The trial has enough intrigue to bring in Court TV cameras, which are expected to roll through much of the trial and carry it across the United States.
Through it all, Neulander has maintained his innocence. No murder weapon has been found. No fingerprints were obtained. And almost all the witnesses against the rabbi come with enough baggage to undermine their credibility.
The two confessed hit men, Leonard Jenoff and Paul Michael Daniels, have pleaded guilty to aggravated murder and await sentencing following this trial.
Jenoff, a former congregant of Neulander who says the rabbi offered him $30,000 for the killing, once told people he worked for the CIA and now admits that he lied to offset his failures and low self-esteem.
He had a "severe, severe alcohol problem," according to James Lynch, the attorney prosecuting the case for the state.
Daniels leads "a difficult life," including drug abuse, Lynch said Monday during his opening statements in the trial.
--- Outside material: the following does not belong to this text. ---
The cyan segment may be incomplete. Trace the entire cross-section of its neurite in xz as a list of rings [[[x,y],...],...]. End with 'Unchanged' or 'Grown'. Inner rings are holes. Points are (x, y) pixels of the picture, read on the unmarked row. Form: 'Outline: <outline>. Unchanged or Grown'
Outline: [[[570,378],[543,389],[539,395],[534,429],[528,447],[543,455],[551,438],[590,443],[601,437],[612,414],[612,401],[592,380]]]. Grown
Myron "Pep" Levin, Neulander's racquetball partner who claims the rabbi told him he wished his wife were gone, has served prison time for fraud. And Soncini is now married to the Cherry Hill police officer assigned to her immediately following the murder.
The trial, expected to last four weeks, will feature testimony from these people as well as the rabbi himself.
Throughout painful accusations in Lynch's opening statements, Neulander showed little if any emotion.